On 6.07.22 г. 15:09 ч., Matthew Wilcox wrote:
> On Wed, Jul 06, 2022 at 09:36:42AM +0300, Nikolay Borisov wrote:
> > On 5.07.22 г. 23:29 ч., Matthew Wilcox wrote:
> > > On Tue, Jul 05, 2022 at 09:26:47PM +0100, Filipe Manana wrote:
> > > > In this case we can actually call xa_insert() without holding that
> > > > spinlock, it's safe against other concurrent calls to
> > > > btrfs_get_or_create_delayed_node(), btrfs_get_delayed_node(),
> > > > btrfs_kill_delayed_inode_items(), etc.
> > > >
> > > > However, looking at xa_insert() we have:
> > > >
> > > >           xa_lock(xa);
> > > >           err = __xa_insert(xa, index, entry, gfp);
> > > >           xa_unlock(xa);
> > > >
> > > > And xa_lock() is defined as:
> > > >
> > > >           #define xa_lock(xa)             spin_lock(&(xa)->xa_lock)
> > > >
> > > > So we'll always be under a spinlock even if we change btrfs to not
> > > > take the root->inode_lock spinlock.
> > > >
> > > > This seems more like a general problem outside btrfs' control.

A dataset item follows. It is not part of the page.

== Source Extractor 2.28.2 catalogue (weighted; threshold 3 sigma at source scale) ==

> > > > So CC'ing Willy to double check.
> > >
> > > No, the XArray knows about its own spinlock.  It'll drop it if it needs
> > > to allocate memory and the GFP flags indicate that the caller can sleep.

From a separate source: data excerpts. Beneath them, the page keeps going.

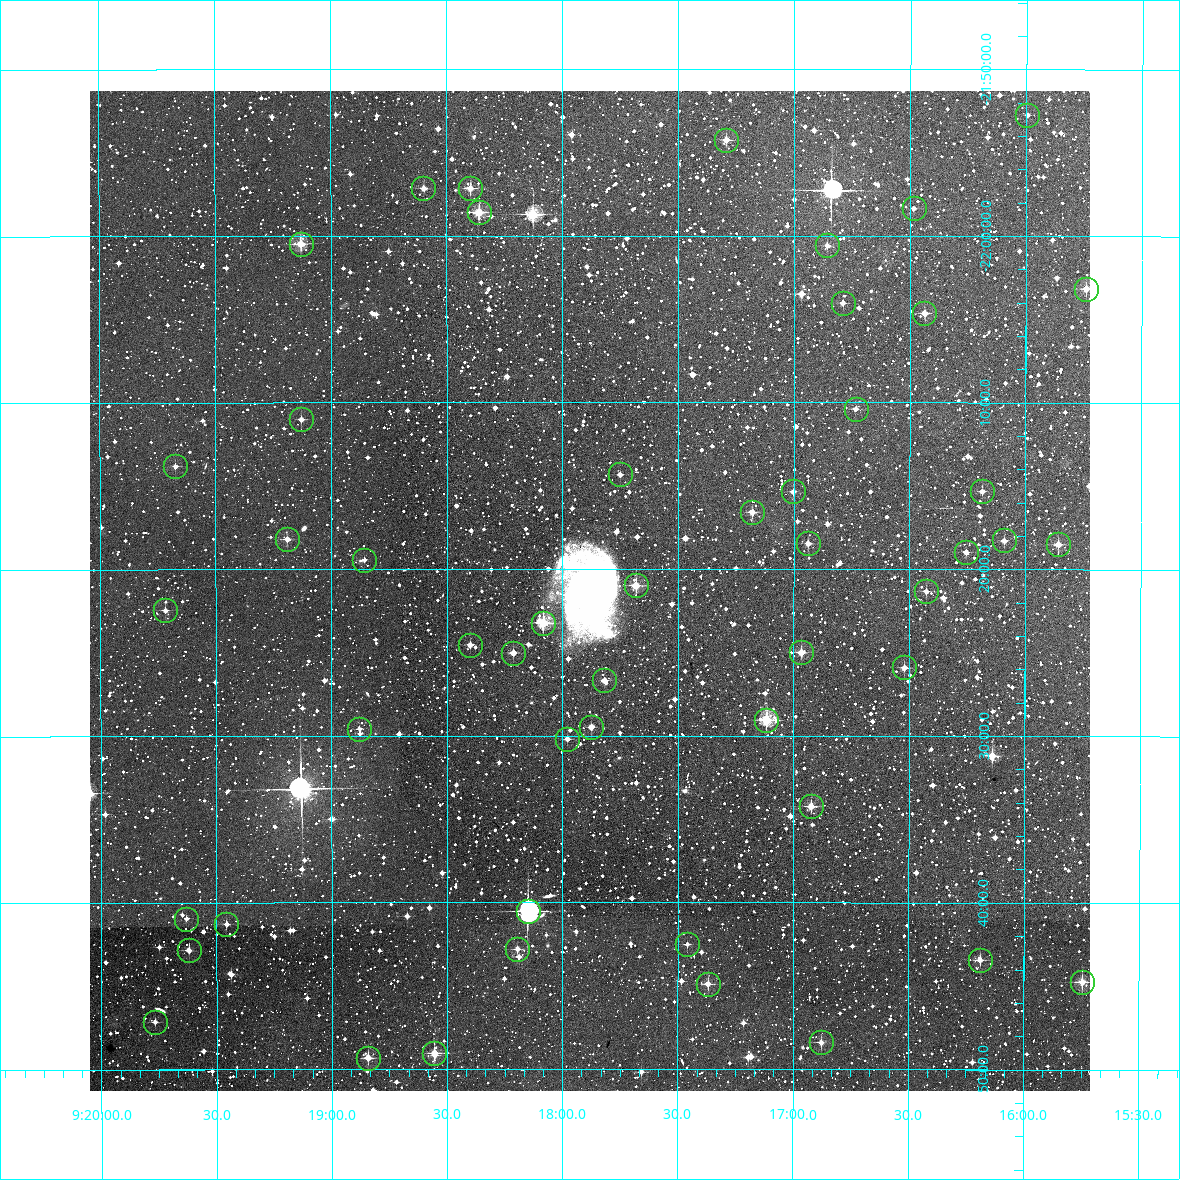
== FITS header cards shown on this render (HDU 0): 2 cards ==
NAXIS1  =                 1000 / Width of image
NAXIS2  =                 1000 / Height of image

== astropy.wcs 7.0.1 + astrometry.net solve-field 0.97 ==
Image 1000 x 1000 px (HDU 0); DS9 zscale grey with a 90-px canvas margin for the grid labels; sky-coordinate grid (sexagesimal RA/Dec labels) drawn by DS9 from the SOLVED WCS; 51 Tycho-2 reference stars matched to detected sources circled (green)
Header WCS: RA---TAN/DEC--TAN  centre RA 09:17:53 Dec -22:21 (139.47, -22.35 deg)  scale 3.6 arcsec/px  FOV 60.0' x 60.0'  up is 0 deg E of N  parity normal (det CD < 0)
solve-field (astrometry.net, Tycho-2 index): VERIFIED the header's WCS against the Tycho-2 star catalogue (verified at 2 index scales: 24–51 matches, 0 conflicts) and refined it, rather than solving blind
Solved WCS:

> > > It doesn't know about your spinlock, so it can't do the same thing for
> > > you ;-)
> >
> >
> > In order to catch (and prevent) further offensive can we perhaps have
> > something like that in xa_insert:
> >
> >
> > diff --git a/include/linux/xarray.h b/include/linux/xarray.h
> > index c29e11b2c073..63c00b2945a2 100644
> > --- a/include/linux/xarray.h
> > +++ b/include/linux/xarray.h
> > @@ -770,6 +770,9 @@ static inline int __must_check xa_insert(struct xarray
> > *xa,
> >   {
> >          int err;
> >
> > +       if (gfpflags_allow_blocking(gfp))

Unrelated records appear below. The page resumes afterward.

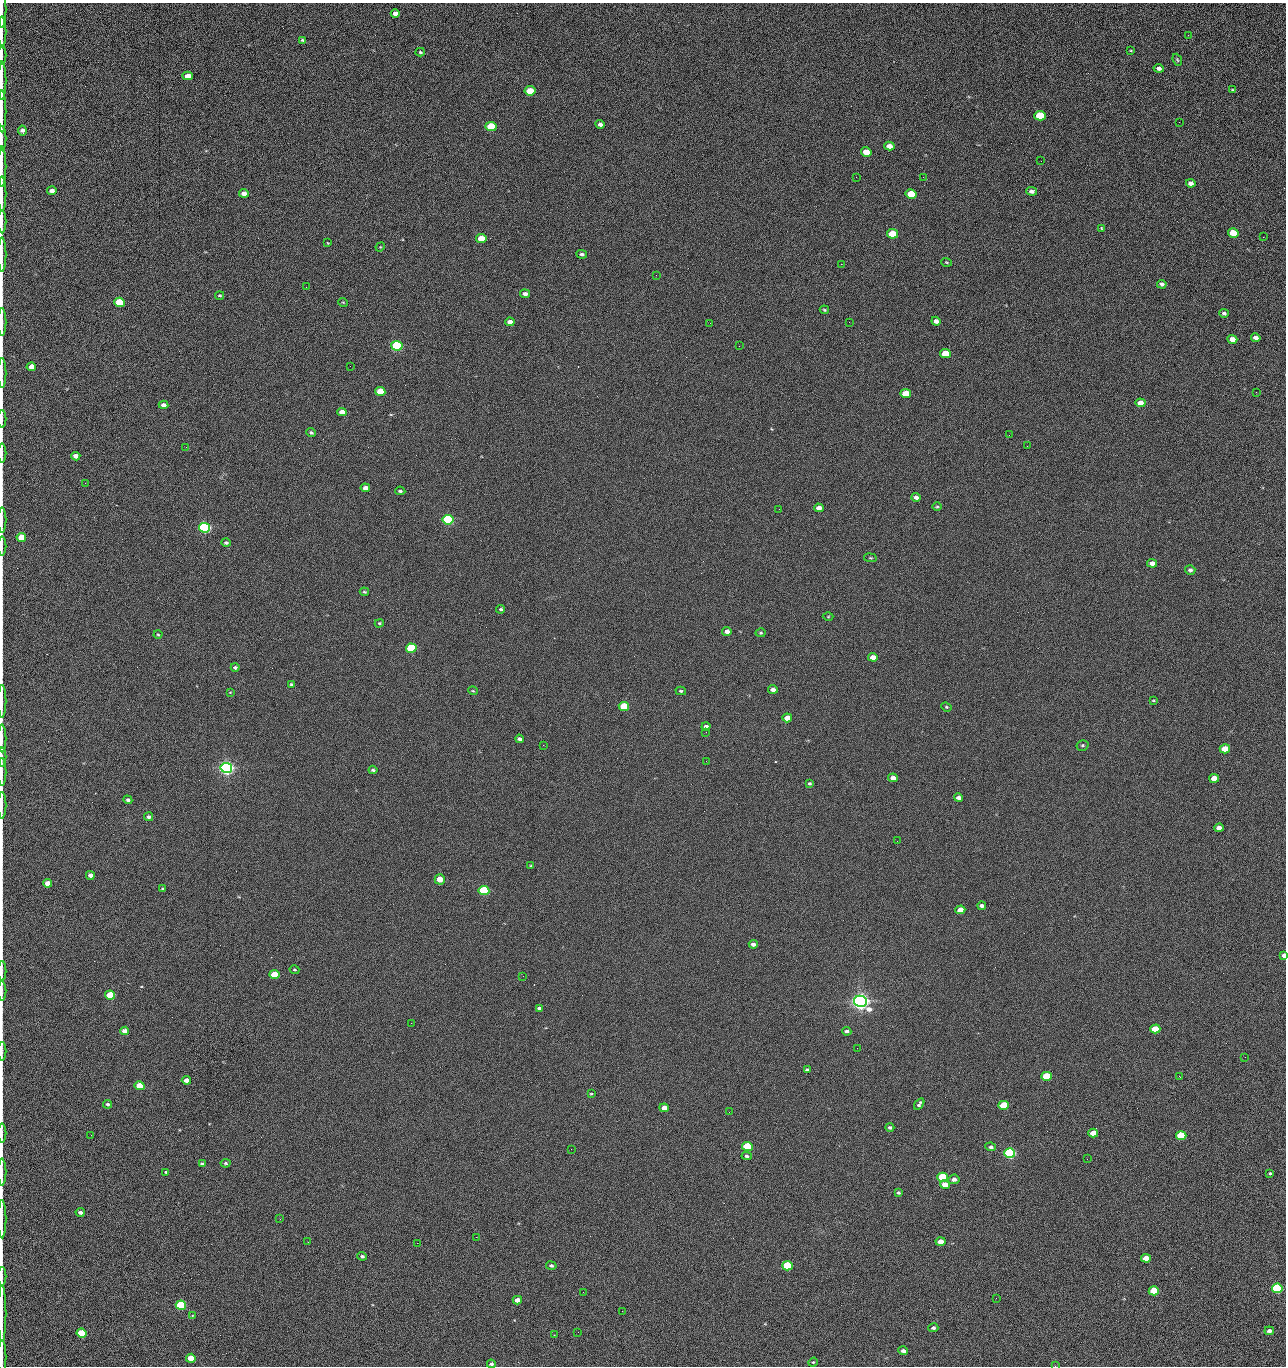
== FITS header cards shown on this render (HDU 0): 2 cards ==
NAXIS1  =                 1284 /fastest changing axis
NAXIS2  =                 1364 /next to fastest changing axis

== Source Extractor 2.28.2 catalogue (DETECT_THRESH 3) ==
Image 1284 x 1364 px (HDU 0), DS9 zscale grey, 1 PNG px = 1 image px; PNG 1288 x 1368 px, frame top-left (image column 1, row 1364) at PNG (2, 3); each listed source drawn as its Kron ellipse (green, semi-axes under 4 px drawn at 4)
Background 125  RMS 14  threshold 43.3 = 3 sigma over >= 5 px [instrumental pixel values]
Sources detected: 225; all 225 listed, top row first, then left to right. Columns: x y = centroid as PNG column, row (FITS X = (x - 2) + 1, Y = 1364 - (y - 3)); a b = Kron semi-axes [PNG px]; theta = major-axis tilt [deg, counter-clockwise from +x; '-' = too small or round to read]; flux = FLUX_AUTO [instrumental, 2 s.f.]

> > +               might_sleep()
> > +
> >          xa_lock(xa);
> >          err = __xa_insert(xa, index, entry, gfp);
> >          xa_unlock(xa);
>
> I think you mean:
>
> 	might_alloc(gfp);
>
> And yes, I think that makes a lot of sense.  Quite a few similar places
> to do ... I'll take care of it.

Actually I had in mind more along the lines of:

might_sleep_if(gfpflags_allow_blocking(gfp_mask));

but this is essentially what might_alloc does + lockdep annotations, so 
yeah, that would work. What I'd like to achieve with such a modification 
is for new users of xa array to instantly get a splat when xa_insert is 
executed irrespective of whether the allocation happens or not so that 
they have a chance to fix their code sooner rather than later.